OPINION: Anticipated completion of the controversial Nord Stream 2 natural gas pipeline project later this year should be matched by strong European support for efforts by Ukraine, Poland and Slovakia to increase energy independence from Russia.
With the pipeline carrying Russian gas across the Baltic Sea to Germany, Russia's state controlled gas monopoly Gazprom will be able to halt gas transit flows to Europe via Ukraine and Slovakia, and also via Poland.
Gazprom is contractually bound to continue sending gas via Ukraine until the end of 2024.
However, it has no such obligation to Poland after their agreement expired last year.
European gas market legislation requires Nord Stream 2 to allow access to half of its transportation capacity to third parties, restricting Gazprom to using just 27.5 billion cubic metres of its annual capacity.
However, Gazprom is seeking a waiver from this requirement for Nord Stream 2.
The company has previously cited various reasons to justify halting the transit across Ukraine, including alleged theft of its gas in the country and technical difficulties within its own pipeline network — and there is no guarantee that similar arguments will not be made as a pretext to halt transits via Ukraine or Poland.
Last week's G7 summit it the UK may have failed to cover the Nord Stream 2 issue, but Ukraine has revealed alternative proposals to keep gas flowing through the country to Europe.

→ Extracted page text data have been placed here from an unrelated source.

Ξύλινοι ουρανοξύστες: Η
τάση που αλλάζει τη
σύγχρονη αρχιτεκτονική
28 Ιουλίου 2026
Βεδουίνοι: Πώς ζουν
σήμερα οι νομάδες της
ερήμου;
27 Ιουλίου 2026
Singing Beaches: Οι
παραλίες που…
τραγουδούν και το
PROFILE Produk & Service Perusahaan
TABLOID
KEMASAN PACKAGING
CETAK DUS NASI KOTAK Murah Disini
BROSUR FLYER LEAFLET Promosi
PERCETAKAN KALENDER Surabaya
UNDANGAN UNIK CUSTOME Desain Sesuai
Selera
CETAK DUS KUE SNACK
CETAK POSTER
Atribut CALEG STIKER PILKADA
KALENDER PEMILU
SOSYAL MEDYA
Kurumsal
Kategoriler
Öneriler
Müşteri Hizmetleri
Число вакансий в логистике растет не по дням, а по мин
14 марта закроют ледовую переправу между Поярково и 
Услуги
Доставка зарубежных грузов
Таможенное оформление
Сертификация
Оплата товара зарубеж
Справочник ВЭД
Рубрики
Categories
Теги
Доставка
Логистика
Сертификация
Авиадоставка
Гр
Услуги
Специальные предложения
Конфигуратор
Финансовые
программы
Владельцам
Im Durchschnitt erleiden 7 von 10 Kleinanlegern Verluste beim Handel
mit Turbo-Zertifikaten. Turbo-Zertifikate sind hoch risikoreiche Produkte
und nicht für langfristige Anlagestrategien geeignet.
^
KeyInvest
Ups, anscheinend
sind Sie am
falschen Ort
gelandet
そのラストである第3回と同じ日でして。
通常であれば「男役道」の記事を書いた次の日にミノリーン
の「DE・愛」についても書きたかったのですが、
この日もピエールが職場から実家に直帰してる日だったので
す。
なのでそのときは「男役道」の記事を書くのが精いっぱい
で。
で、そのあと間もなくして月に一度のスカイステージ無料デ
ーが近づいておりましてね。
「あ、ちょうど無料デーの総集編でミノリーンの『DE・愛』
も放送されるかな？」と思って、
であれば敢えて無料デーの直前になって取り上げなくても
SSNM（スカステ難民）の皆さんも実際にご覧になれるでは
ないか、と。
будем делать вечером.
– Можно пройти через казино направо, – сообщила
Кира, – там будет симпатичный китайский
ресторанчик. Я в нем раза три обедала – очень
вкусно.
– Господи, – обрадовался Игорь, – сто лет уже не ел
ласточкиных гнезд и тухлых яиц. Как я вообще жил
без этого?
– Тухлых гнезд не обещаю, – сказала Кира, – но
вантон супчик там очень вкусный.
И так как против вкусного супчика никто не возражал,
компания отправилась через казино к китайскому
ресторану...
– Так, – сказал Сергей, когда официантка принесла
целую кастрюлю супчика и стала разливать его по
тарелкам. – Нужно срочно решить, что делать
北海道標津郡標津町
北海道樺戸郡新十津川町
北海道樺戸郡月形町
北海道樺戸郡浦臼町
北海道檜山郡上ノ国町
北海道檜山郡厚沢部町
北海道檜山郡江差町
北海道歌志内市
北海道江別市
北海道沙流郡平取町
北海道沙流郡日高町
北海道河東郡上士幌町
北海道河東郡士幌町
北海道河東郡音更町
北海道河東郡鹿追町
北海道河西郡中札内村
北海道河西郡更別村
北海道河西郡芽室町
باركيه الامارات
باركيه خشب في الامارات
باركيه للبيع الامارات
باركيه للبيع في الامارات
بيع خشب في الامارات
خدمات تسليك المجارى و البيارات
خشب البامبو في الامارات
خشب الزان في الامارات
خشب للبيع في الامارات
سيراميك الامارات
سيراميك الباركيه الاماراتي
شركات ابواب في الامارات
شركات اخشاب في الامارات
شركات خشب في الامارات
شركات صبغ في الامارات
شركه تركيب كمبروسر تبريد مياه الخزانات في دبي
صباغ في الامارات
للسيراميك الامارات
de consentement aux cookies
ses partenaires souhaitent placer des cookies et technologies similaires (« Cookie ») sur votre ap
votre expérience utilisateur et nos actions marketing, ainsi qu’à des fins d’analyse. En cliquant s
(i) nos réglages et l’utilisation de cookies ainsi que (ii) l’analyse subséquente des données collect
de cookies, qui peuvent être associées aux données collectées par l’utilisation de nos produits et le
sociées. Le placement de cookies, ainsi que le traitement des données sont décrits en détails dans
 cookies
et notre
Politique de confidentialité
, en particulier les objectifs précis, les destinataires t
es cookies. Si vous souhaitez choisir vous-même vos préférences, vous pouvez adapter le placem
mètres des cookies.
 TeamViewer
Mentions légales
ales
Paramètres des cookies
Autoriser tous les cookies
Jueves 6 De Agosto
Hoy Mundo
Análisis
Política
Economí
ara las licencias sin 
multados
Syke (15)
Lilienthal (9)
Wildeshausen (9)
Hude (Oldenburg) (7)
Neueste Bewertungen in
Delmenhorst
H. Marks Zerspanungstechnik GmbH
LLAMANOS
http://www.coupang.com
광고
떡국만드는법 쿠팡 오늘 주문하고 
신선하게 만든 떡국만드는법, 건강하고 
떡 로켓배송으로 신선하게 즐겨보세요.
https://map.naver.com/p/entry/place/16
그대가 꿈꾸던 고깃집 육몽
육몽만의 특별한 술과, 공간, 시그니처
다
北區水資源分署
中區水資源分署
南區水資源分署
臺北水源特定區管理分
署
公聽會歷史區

Yury Vitrenko, the recently appointed executive chairman of the country's gas importer and distributor Naftohaz Ukrainy, told the Financial Times newspaper that Ukraine will take legal steps to ensure Gazprom unblocks gas supplies from Central Asian suppliers, such as Turkmenistan.
Ukraine is also pushing Gazprom to establish gas trading points at the Russia-Ukraine border and permit foreign traders to buy Russian gas at these points for delivery to Europe.
European countries should take urgent steps to align with Ukraine's proposals and help reduce the risk of dealing with a halt in Russian gas supplies during upcoming winters.